━━ Material proporcionado

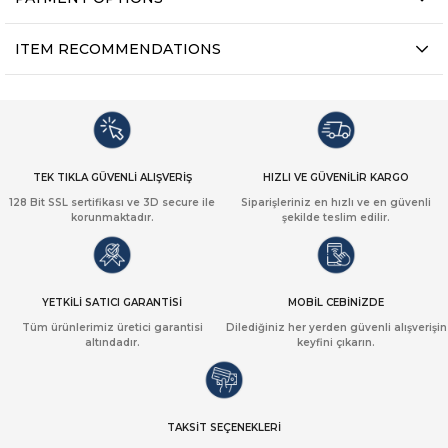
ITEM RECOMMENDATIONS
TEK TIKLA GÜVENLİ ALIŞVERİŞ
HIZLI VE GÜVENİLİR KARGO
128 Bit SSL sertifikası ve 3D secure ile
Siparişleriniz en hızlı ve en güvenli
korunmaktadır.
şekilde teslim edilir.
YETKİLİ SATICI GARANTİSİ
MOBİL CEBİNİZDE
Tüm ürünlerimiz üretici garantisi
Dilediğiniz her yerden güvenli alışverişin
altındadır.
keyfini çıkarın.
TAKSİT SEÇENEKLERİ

━━━━
━━ Material proporcionado

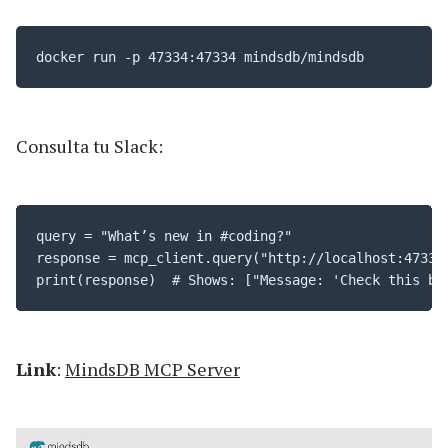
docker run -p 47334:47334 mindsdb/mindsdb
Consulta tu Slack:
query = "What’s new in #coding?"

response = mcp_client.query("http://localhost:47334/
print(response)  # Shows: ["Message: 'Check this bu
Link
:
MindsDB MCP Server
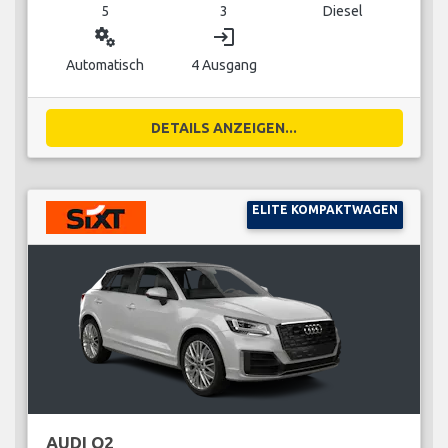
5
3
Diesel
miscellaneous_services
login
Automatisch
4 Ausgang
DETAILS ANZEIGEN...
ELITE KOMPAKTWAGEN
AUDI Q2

━━━━

■ **Instrucción**
Por favor, reproduce tal cual las líneas del listado que van desde la que contiene "ITEM RECOMMENDATIONS" hasta la que contiene "TAKSİT SEÇENEKLERİ", ambas incluidas.

■ **Respuesta**
ITEM RECOMMENDATIONS
TEK TIKLA GÜVENLİ ALIŞVERİŞ
HIZLI VE GÜVENİLİR KARGO
128 Bit SSL sertifikası ve 3D secure ile
Siparişleriniz en hızlı ve en güvenli
korunmaktadır.
şekilde teslim edilir.
YETKİLİ SATICI GARANTİSİ
MOBİL CEBİNİZDE
Tüm ürünlerimiz üretici garantisi
Dilediğiniz her yerden güvenli alışverişin
altındadır.
keyfini çıkarın.
TAKSİT SEÇENEKLERİ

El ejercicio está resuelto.